Mona Lisa

He saw the Mona Lisa on
      an ancient wooden power pole
      one San Francisco chilly day,

Surrounded by a murky fog,
      a thing of strange consistancy,
      a soft translucent wall of air

Pushed aside his probing hand,
      he tried but could not touch the child,
      still smiling through five hundred years.

A crowd assembled, curious
      at his pale arms grabbing air,
      "What are you doing?", asked a girl.

"Don't you see?", the man replied,
      "Her face, her lips, her guile and charm,
      the slyness in her gentle grin?"

A boy, quite small, ran to the post,
      and said, "I see a poster there.
      It says, 'Reward for my lost cat!'"

They smiled and laughed, not at the man
      but just the gentle joke of it,
      as thickening fog spread round about.

He turned and moved into the crowd,
      now silent, gray as lumps of clay,
      they fade into the darkened day,

While, down the street, the boy cried soft,
      "Here, kitty, kitty! Here, kitty kitty!"
      The man, alone, remained distraught.
      
He turned and faced the splintered post,
      which smelled of creosote and tar,
      and saw that she remained aloft,

She smiled at him and knew his soul,
      his secrets, sins, and failed loves --
      naked, though still clothed, he shrugged,

He walked away, his eyes held low,
      and, guided by low booming horns,
      he found himself at water's edge,

And took the ferry waiting there
      across the cold and choppy bay 
      to an empty house so far from her.

Chaos

Chaos writes with windy pen
      on dunes of sand and frothy sea,
      cirrus clouds aloft, and then
Erases all before we see
      the transient text that's hid therein.

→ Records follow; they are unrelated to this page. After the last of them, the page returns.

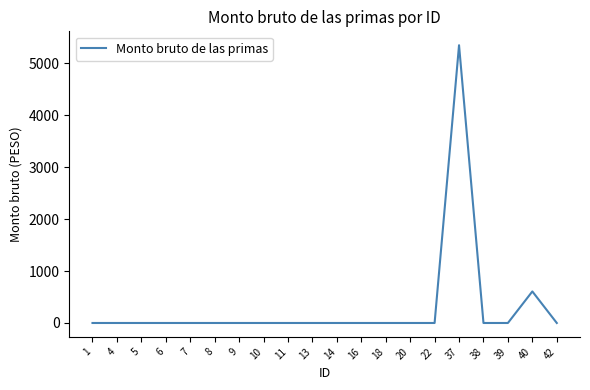

Is it true that the value at 38 is 0?

True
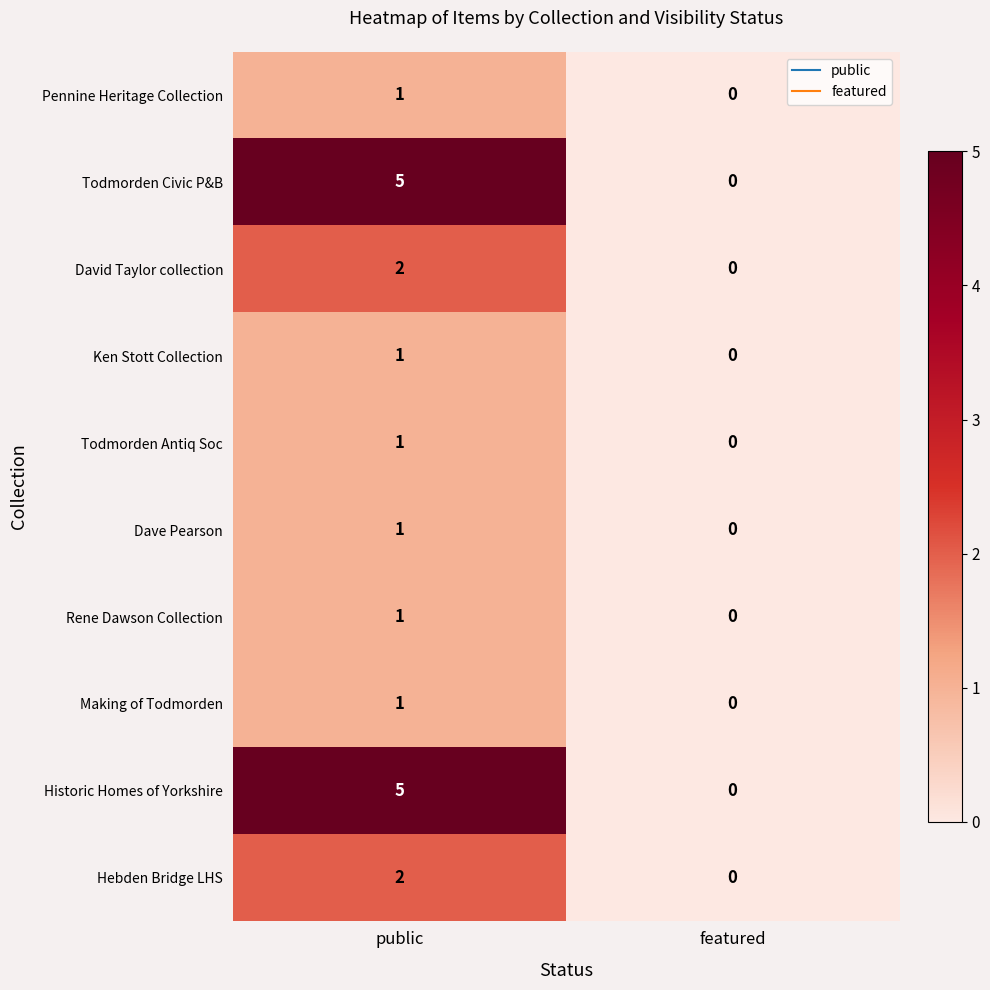

At which label is Dave Pearson closest to 0?

featured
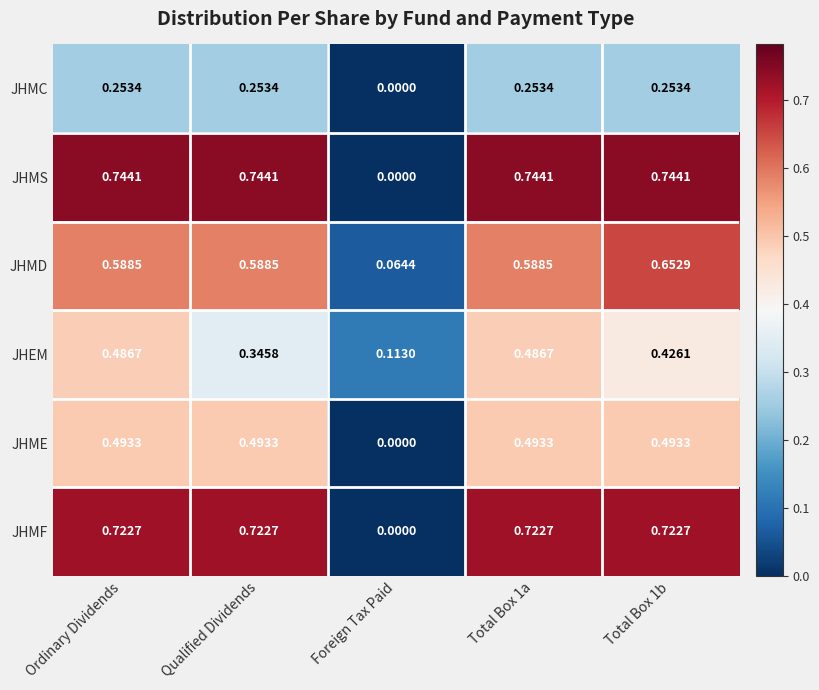

How many data points in JHME are above 0?

4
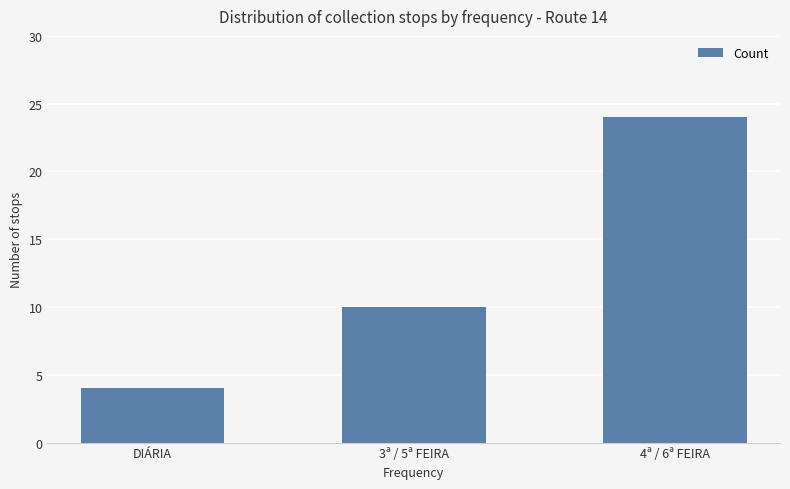

What is the greatest value displayed?

24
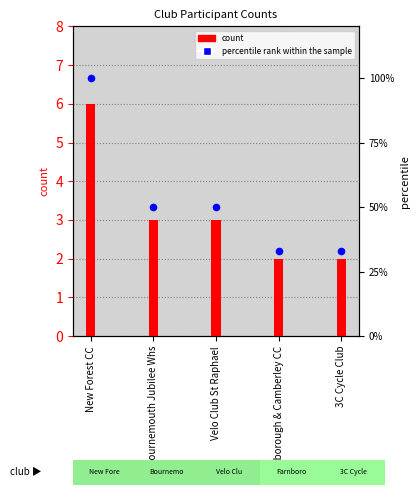

Is the value of percentile rank within the sample at 3C Cycle Club greater than the value of count at New Forest CC?

Yes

She makes a breeze beneath our door
      and tricks us with her icy chill,
      freezing feet both rich and poor,
Whispers with a voice quite still,
      while scuttering frost along the floor.

Carefully mounded garden leaves
      spout up in twisting jets of air;
      she throws them up into the eves
And casts them down upon our hair;
      confusion reigns while she deceives.

She moves the air in many ways,
      a gentle touch, a typhoon's blast
      slanting rains from storms just past;
She whimpers, rages, laughs for days,
      the words she babbles forth don't last.

So, though the message can't be read,
      still, it's plainly understood,
      that Chaos birthed our world and said,
"My work is neither bad nor good,
      in fog you stumble, then you're dead."